> **What to work on**:
Repeat the records from their beginning through the line containing "class: Magnoliopsida", with both ends included, and leave the pictures out of your answer.
+ + + +
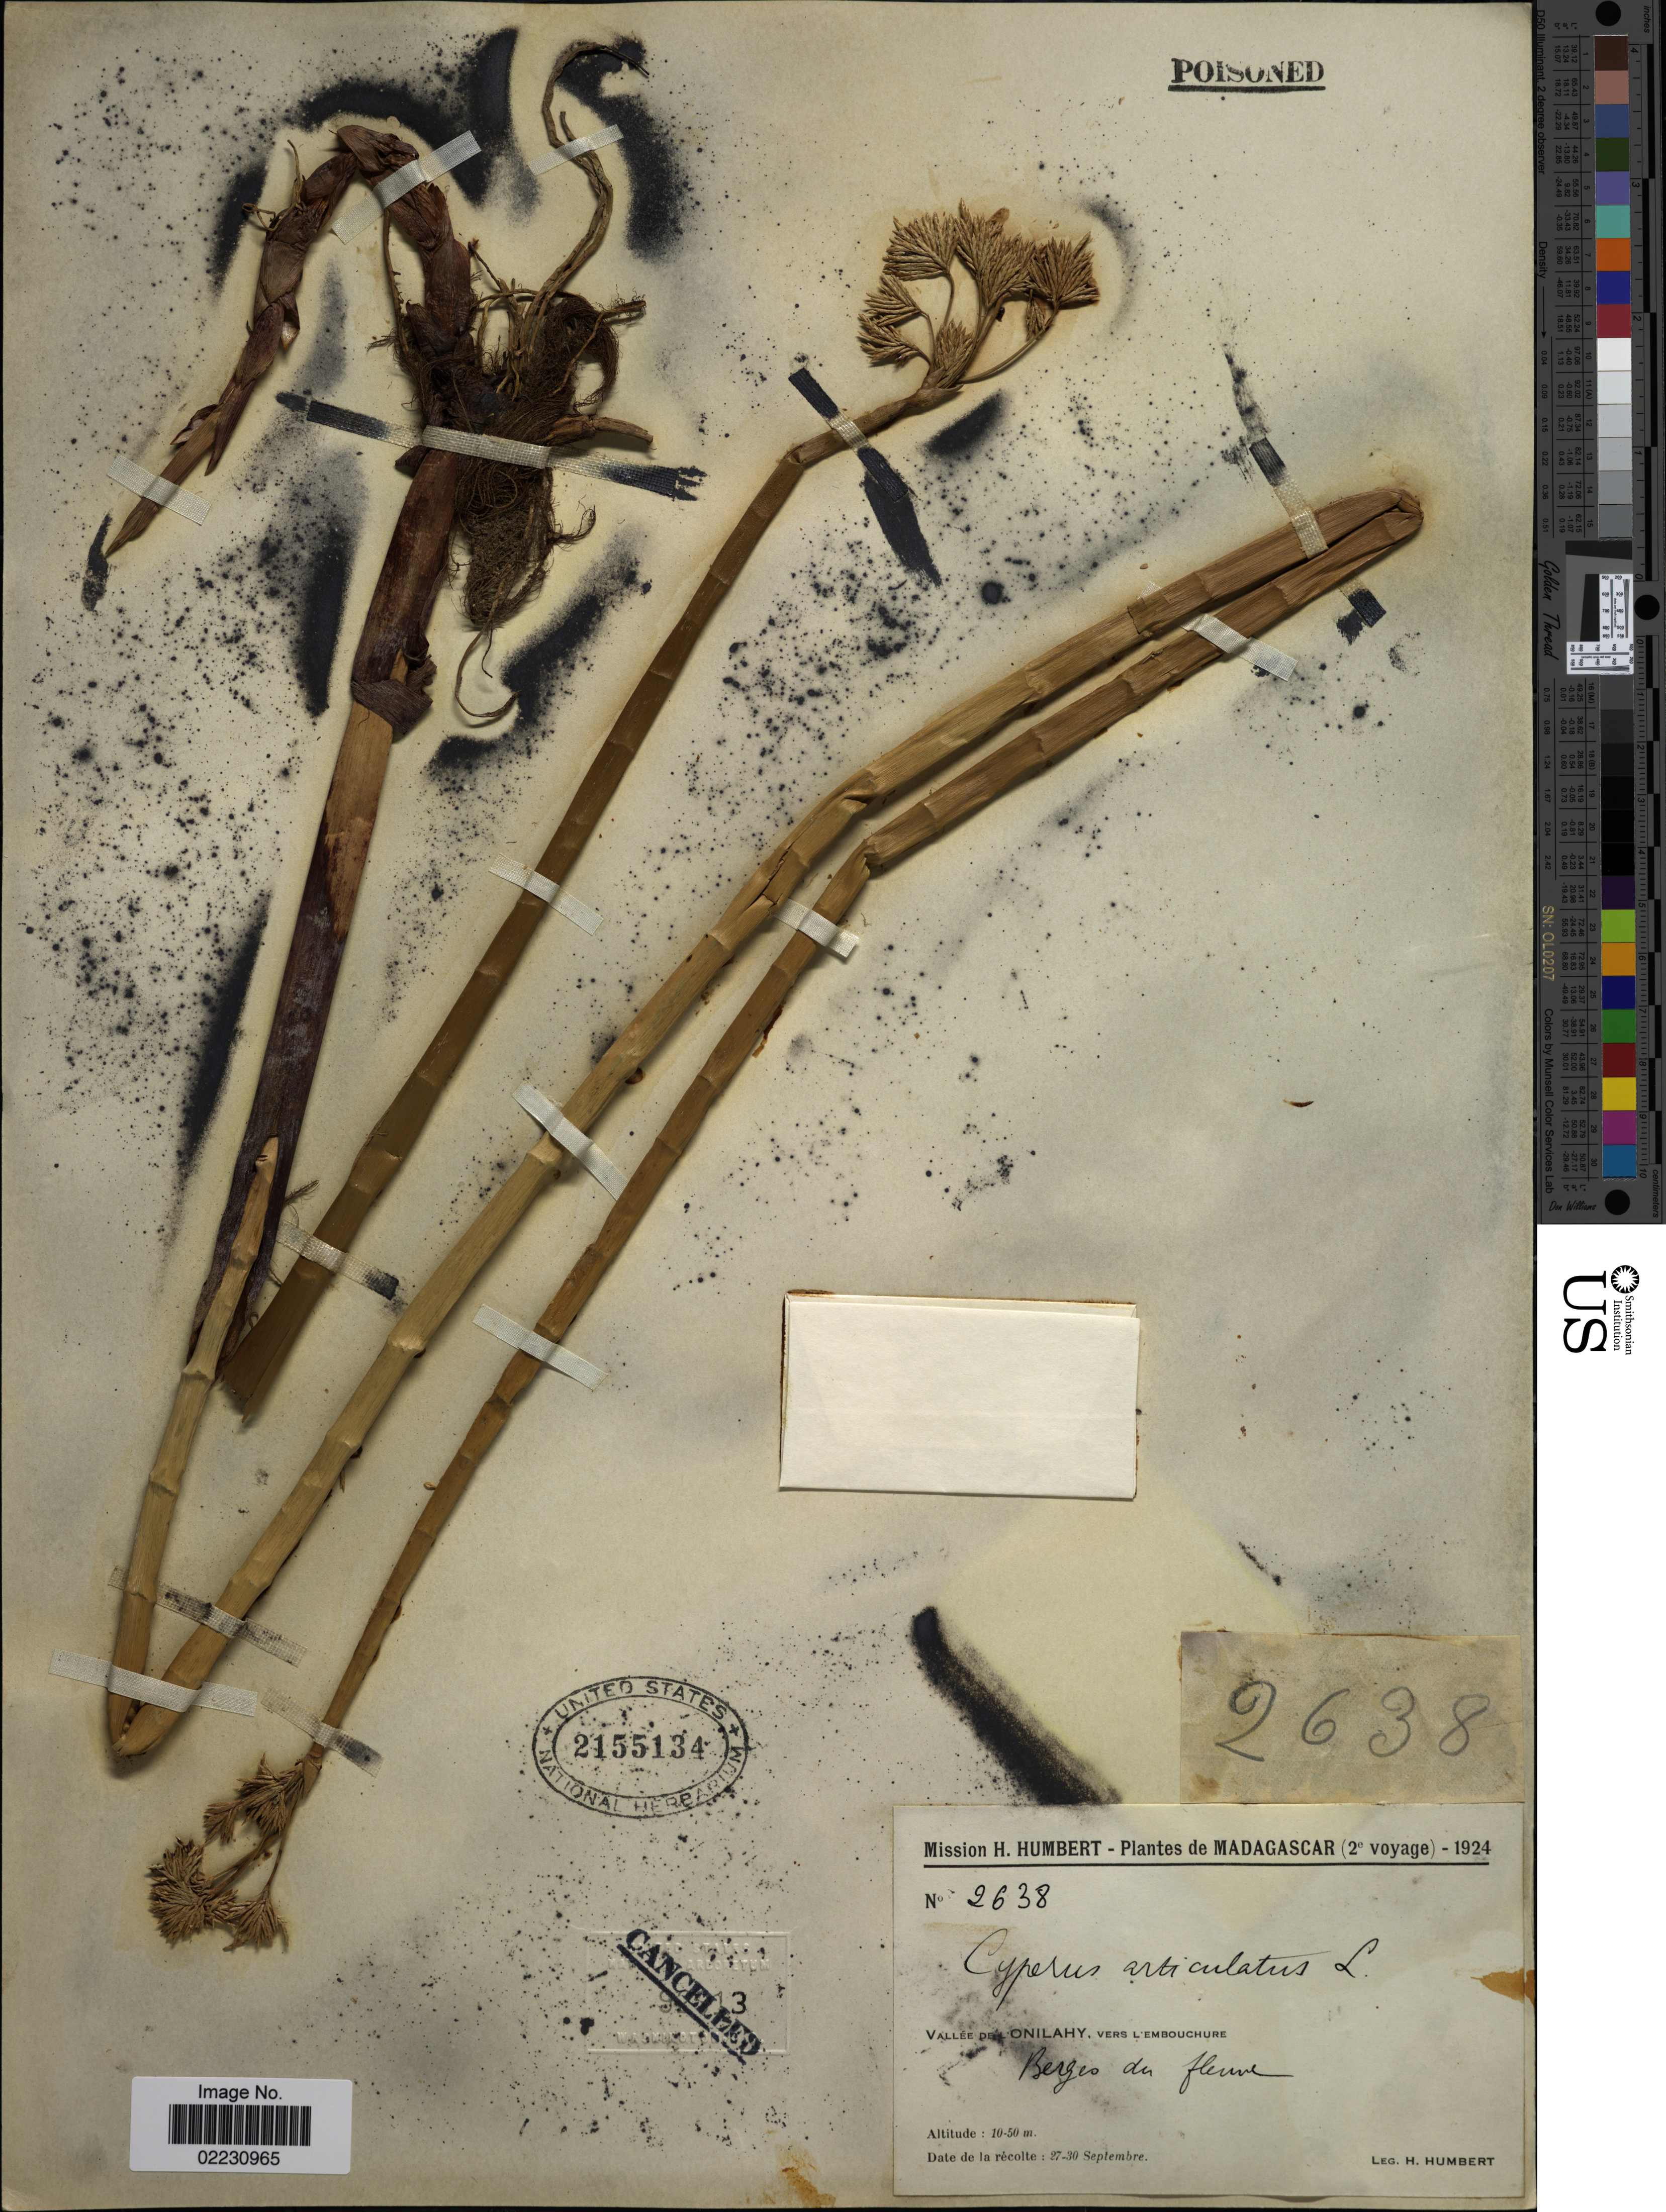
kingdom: Plantae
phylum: Tracheophyta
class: Liliopsida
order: Poales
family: Cyperaceae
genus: Cyperus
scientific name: Cyperus articulatus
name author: L.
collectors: H. Humbert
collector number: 2638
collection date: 1924-09-27/1924-09-30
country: Madagascar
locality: Madagascar, Vallee de Onilahy, vers L'embouchure. Berges du fleuve.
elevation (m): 10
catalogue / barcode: US 2155134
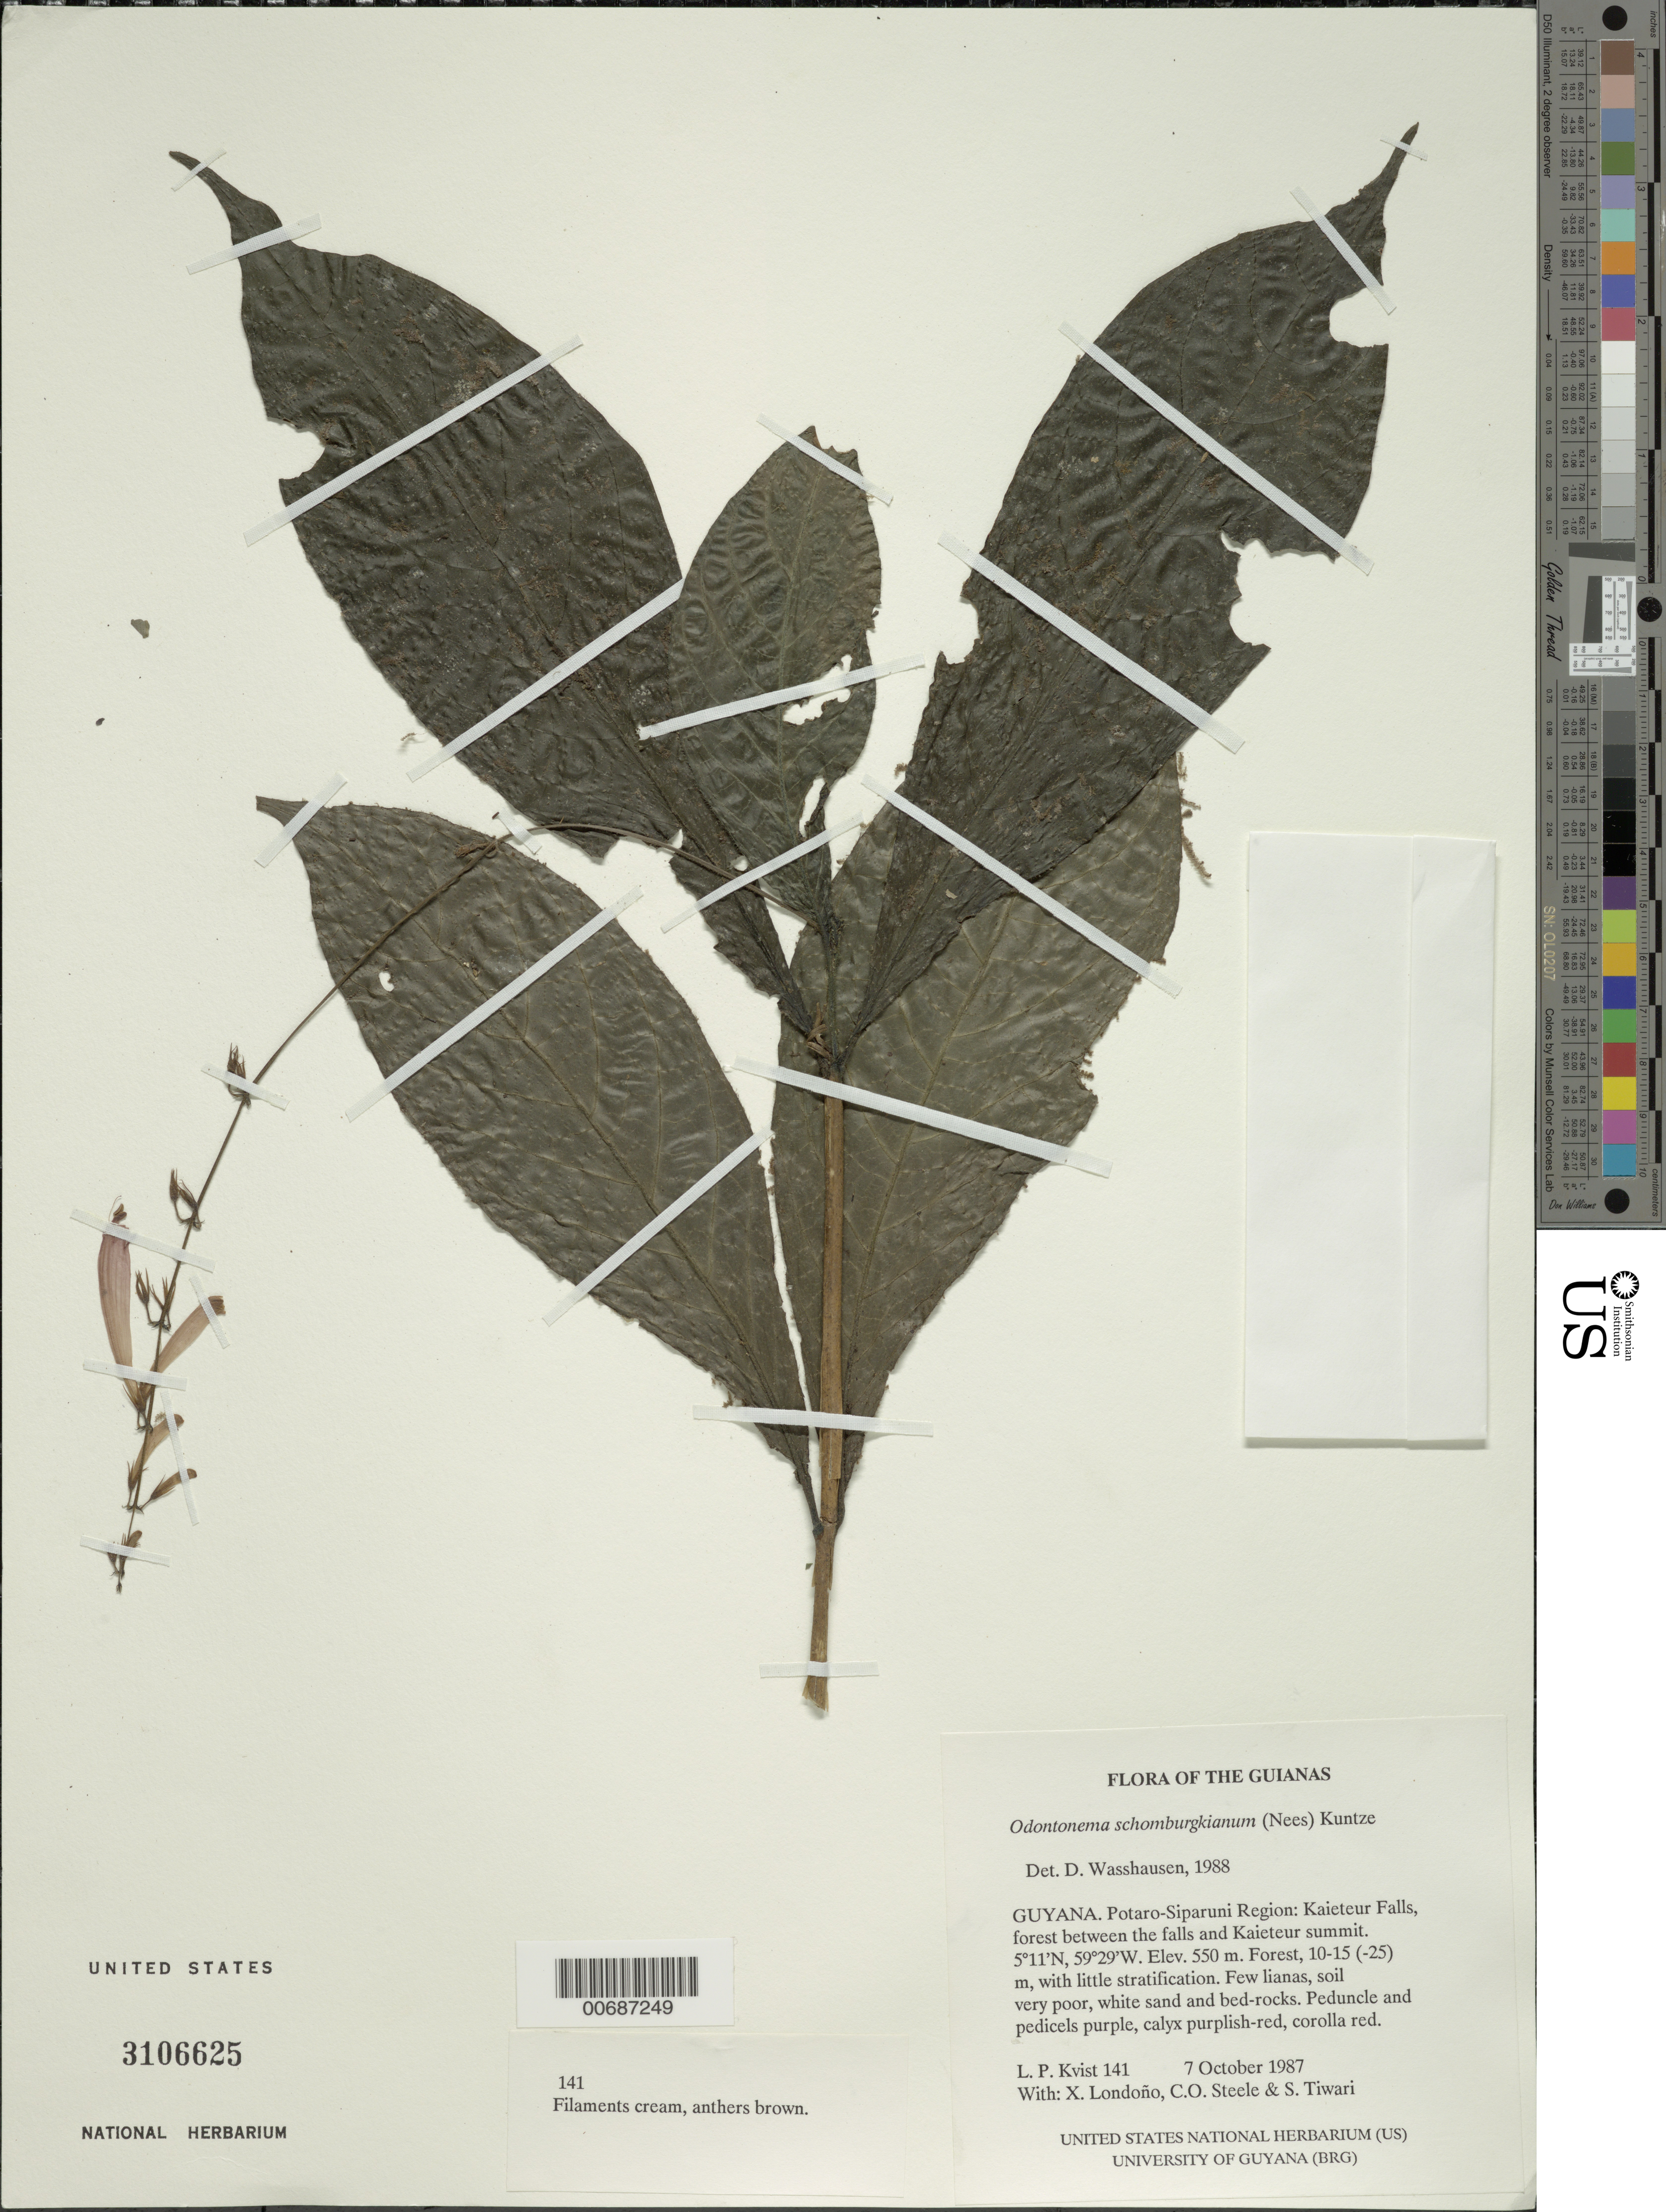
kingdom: Plantae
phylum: Tracheophyta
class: Magnoliopsida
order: Lamiales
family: Acanthaceae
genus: Odontonema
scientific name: Odontonema schomburgkianum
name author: (Nees) Kuntze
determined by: Wasshausen, Dieter C., (BOT), Smithsonian Institution - National Museum of Natural History (UNITED STATES)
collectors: L. P. Kvist, X. Londoño, O. C. Steele & S. Tiwari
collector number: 141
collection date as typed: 7 October 1987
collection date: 1987-10-07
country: Guyana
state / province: Potaro-Siparuni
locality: Kaieteur Falls, between the falls and Kaieteur summit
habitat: Forest, 10-15 (-25) m, with little stratification. Few lianas, soil very poor, white sand and bed-rocks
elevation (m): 550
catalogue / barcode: US 3106625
+ + + +
> **Exercise result**:
kingdom: Plantae
phylum: Tracheophyta
class: Liliopsida
order: Poales
family: Cyperaceae
genus: Cyperus
scientific name: Cyperus articulatus
name author: L.
collectors: H. Humbert
collector number: 2638
collection date: 1924-09-27/1924-09-30
country: Madagascar
locality: Madagascar, Vallee de Onilahy, vers L'embouchure. Berges du fleuve.
elevation (m): 10
catalogue / barcode: US 2155134
kingdom: Plantae
phylum: Tracheophyta
class: Magnoliopsida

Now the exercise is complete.